What you need for an evergreen software inventory
There is no way that anybody could manually build and maintain a software inventory. Automation is required. In IT, this is well understood, and practiced for many years. Admins all over the world use inventory tools that suck out data about installed software from Windows boxes using the Windows Management Instrumentation (WMI) interface, and store this data in a database that is usually part of a CDMB system.
However, that alone wouldn’t do the trick in OT due to the high number of non-Windows systems. Your PLCs, RTUs, protective relays, smart sensors and so on don’t run Windows (thank God). They run firmware which plays a similar role: It must be inventoried for the reasons pointed out above. You want to know if some of your controlleres run outdated firmware that comes with known vulnerabilities, is no longer supported by the vendor, or has some compatibility issues with other products you are using.
So how do we get that information from all the automation components? The simple answer is, by using the dedicated means that the vendor has provided for doing just that.
Virtually every major automation protocol includes functions for querying device metadata, including firmware version. Why wouldn’t we want to use that to our advantage?
Think about Modbus function 43 (read device identification) or Ethernet/IP (list device identity). Some of these functions are so elaborate that they even allow us to enumerate the firmware of I/O modules on the backplane of your PLC or RTU. And all of this with no “hacking” or guesswork involved, just by using legitimate protocol functions.

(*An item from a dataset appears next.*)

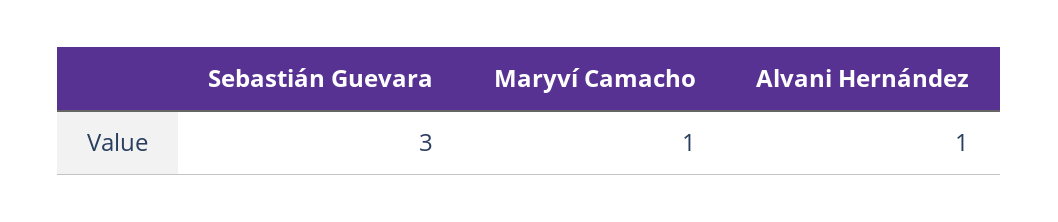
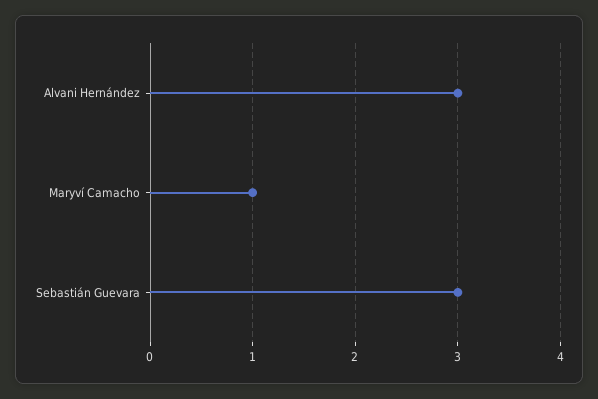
Alvani Hernández: 1 -> 3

This is the approach that we take in our OT-BASE Asset Management Platform. Windows boxes are examined via WMI. Linux/Unix boxes via SSH. Ethernet/IP devices via Ethernet/IP. Profinet devices via Profinet. And so on. The result is a comprehensive and reliable list of the operating system versions, installed applications, security patches, and firmware you are running. No guesswork is involved because data is not extrapolated but directly provided by the device, which we politely ask to deliver that information using designed-in functions.
Putting the data to use
Collecting software/firmware product data is only the first step, because at an atomic device level, this information doesn’t help much. It needs to be consolidated so that we can see the forest rather than a bunch of trees. This is where our OT-BASE Asset Center comes in. It allows you to answer the following questions with a couple of mouse clicks:
- How many instances of software application X, operating system Y, firmware version Z do we have installed, and where?
- Where are all devices that are vulnerable by CVE X?
- On which machines is security patch X missing?
- Which systems are out of vendor support, or will shortly be, because they are running software version X?
- Could the reliability problems that we are experiencing with station X be due to a software configuration that is different from station Y, where everything works fine?
We could continue the list, but you get the point. The ability to analyze a comprehensive and accurate OT software inventory opens up lots of opportunities for saving unnecessary labor, getting results faster, and spotting issues before they turn into problems.